Set down the text lines of the data below exactly as they appear, and leave out the pictures.

───

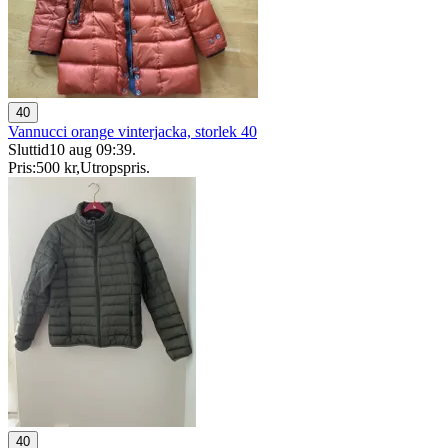
40
Vannucci orange vinterjacka, storlek 40
Sluttid
10 aug 09:39
.
Pris:
500 kr
,
Utropspris
.
40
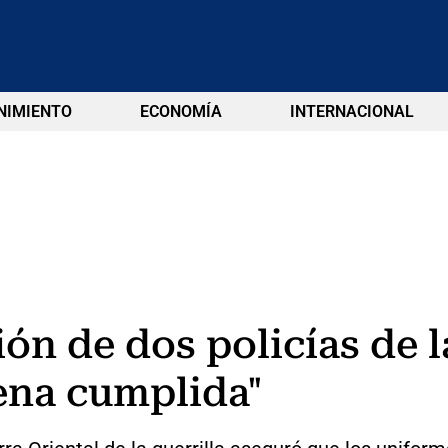
NIMIENTO
ECONOMÍA
INTERNACIONAL
ón de dos policías de l
ena cumplida"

───

**Answer space:**
40
Vannucci orange vinterjacka, storlek 40
Sluttid
10 aug 09:39
.
Pris:
500 kr
,
Utropspris
.
40
NIMIENTO
ECONOMÍA
INTERNACIONAL
ón de dos policías de l
ena cumplida"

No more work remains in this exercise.